# Document images with source code
○ ○ ○

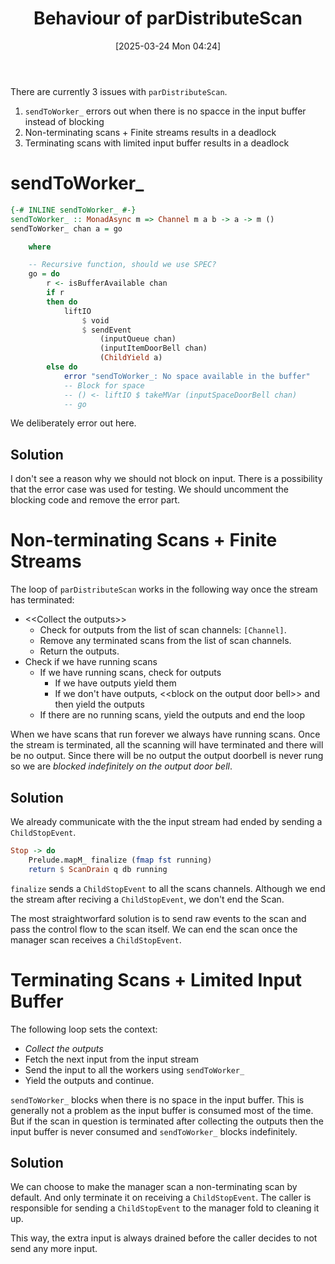 #+title:      Behaviour of parDistributeScan
#+date:       [2025-03-24 Mon 04:24]
#+filetags:   :issue:
#+identifier: 20250324T042410

There are currently 3 issues with =parDistributeScan=.

1. =sendToWorker_= errors out when there is no spacce in the input buffer
   instead of blocking
2. Non-terminating scans + Finite streams results in a deadlock
3. Terminating scans with limited input buffer results in a deadlock

* sendToWorker_

#+BEGIN_SRC haskell
{-# INLINE sendToWorker_ #-}
sendToWorker_ :: MonadAsync m => Channel m a b -> a -> m ()
sendToWorker_ chan a = go

    where

    -- Recursive function, should we use SPEC?
    go = do
        r <- isBufferAvailable chan
        if r
        then do
            liftIO
                $ void
                $ sendEvent
                    (inputQueue chan)
                    (inputItemDoorBell chan)
                    (ChildYield a)
        else do
            error "sendToWorker_: No space available in the buffer"
            -- Block for space
            -- () <- liftIO $ takeMVar (inputSpaceDoorBell chan)
            -- go
#+END_SRC


We deliberately error out here.

** Solution

I don't see a reason why we should not block on input. There is a possibility
that the error case was used for testing. We should uncomment the blocking code
and remove the error part.

* Non-terminating Scans + Finite Streams

The loop of =parDistributeScan= works in the following way once the stream has
terminated:

- <<Collect the outputs>>
  - Check for outputs from the list of scan channels: =[Channel]=.
  - Remove any terminated scans from the list of scan channels.
  - Return the outputs.
- Check if we have running scans
  - If we have running scans, check for outputs
    - If we have outputs yield them
    - If we don't have outputs, <<block on the output door bell>> and then yield
      the outputs
  - If there are no running scans, yield the outputs and end the loop

When we have scans that run forever we always have running scans. Once the
stream is terminated, all the scanning will have terminated and there will be no
output.  Since there will be no output the output doorbell is never rung so we
are [[block on the output door bell][blocked indefinitely on the output door bell]].

** Solution

We already communicate with the the input stream had ended by sending a
=ChildStopEvent=.

#+BEGIN_SRC haskell
            Stop -> do
                Prelude.mapM_ finalize (fmap fst running)
                return $ ScanDrain q db running
#+END_SRC

=finalize= sends a =ChildStopEvent= to all the scans channels. Although we end
the stream after reciving a =ChildStopEvent=, we don't end the Scan.

The most straightworfard solution is to send raw events to the scan and pass the
control flow to the scan itself. We can end the scan once the manager scan
receives a =ChildStopEvent=.

* Terminating Scans + Limited Input Buffer

The following loop sets the context:

- [[Collect the outputs]]
- Fetch the next input from the input stream
- Send the input to all the workers using ​=sendToWorker_=
- Yield the outputs and continue.

=sendToWorker_= blocks when there is no space in the input buffer. This is
generally not a problem as the input buffer is consumed most of the time. But if
the scan in question is terminated after collecting the outputs then the input
buffer is never consumed and =sendToWorker_= blocks indefinitely.

** Solution

We can choose to make the manager scan a non-terminating scan by default. And
only terminate it on receiving a =ChildStopEvent=. The caller is responsible for
sending a =ChildStopEvent= to the manager fold to cleaning it up.

This way, the extra input is always drained before the caller decides to not
send any more input.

○ ○ ○

# ACTIVITY
Your reply should be the entries above, repeated exactly and free of pictures.

# OUTPUT FOR THIS TASK
 #+title:      Behaviour of parDistributeScan
#+date:       [2025-03-24 Mon 04:24]
#+filetags:   :issue:
#+identifier: 20250324T042410

There are currently 3 issues with =parDistributeScan=.

1. =sendToWorker_= errors out when there is no spacce in the input buffer
   instead of blocking
2. Non-terminating scans + Finite streams results in a deadlock
3. Terminating scans with limited input buffer results in a deadlock

* sendToWorker_

#+BEGIN_SRC haskell
{-# INLINE sendToWorker_ #-}
sendToWorker_ :: MonadAsync m => Channel m a b -> a -> m ()
sendToWorker_ chan a = go

    where

    -- Recursive function, should we use SPEC?
    go = do
        r <- isBufferAvailable chan
        if r
        then do
            liftIO
                $ void
                $ sendEvent
                    (inputQueue chan)
                    (inputItemDoorBell chan)
                    (ChildYield a)
        else do
            error "sendToWorker_: No space available in the buffer"
            -- Block for space
            -- () <- liftIO $ takeMVar (inputSpaceDoorBell chan)
            -- go
#+END_SRC


We deliberately error out here.

** Solution

I don't see a reason why we should not block on input. There is a possibility
that the error case was used for testing. We should uncomment the blocking code
and remove the error part.

* Non-terminating Scans + Finite Streams

The loop of =parDistributeScan= works in the following way once the stream has
terminated:

- <<Collect the outputs>>
  - Check for outputs from the list of scan channels: =[Channel]=.
  - Remove any terminated scans from the list of scan channels.
  - Return the outputs.
- Check if we have running scans
  - If we have running scans, check for outputs
    - If we have outputs yield them
    - If we don't have outputs, <<block on the output door bell>> and then yield
      the outputs
  - If there are no running scans, yield the outputs and end the loop

When we have scans that run forever we always have running scans. Once the
stream is terminated, all the scanning will have terminated and there will be no
output.  Since there will be no output the output doorbell is never rung so we
are [[block on the output door bell][blocked indefinitely on the output door bell]].

** Solution

We already communicate with the the input stream had ended by sending a
=ChildStopEvent=.

#+BEGIN_SRC haskell
            Stop -> do
                Prelude.mapM_ finalize (fmap fst running)
                return $ ScanDrain q db running
#+END_SRC

=finalize= sends a =ChildStopEvent= to all the scans channels. Although we end
the stream after reciving a =ChildStopEvent=, we don't end the Scan.

The most straightworfard solution is to send raw events to the scan and pass the
control flow to the scan itself. We can end the scan once the manager scan
receives a =ChildStopEvent=.

* Terminating Scans + Limited Input Buffer

The following loop sets the context:

- [[Collect the outputs]]
- Fetch the next input from the input stream
- Send the input to all the workers using ​=sendToWorker_=
- Yield the outputs and continue.

=sendToWorker_= blocks when there is no space in the input buffer. This is
generally not a problem as the input buffer is consumed most of the time. But if
the scan in question is terminated after collecting the outputs then the input
buffer is never consumed and =sendToWorker_= blocks indefinitely.

** Solution

We can choose to make the manager scan a non-terminating scan by default. And
only terminate it on receiving a =ChildStopEvent=. The caller is responsible for
sending a =ChildStopEvent= to the manager fold to cleaning it up.

This way, the extra input is always drained before the caller decides to not
send any more input.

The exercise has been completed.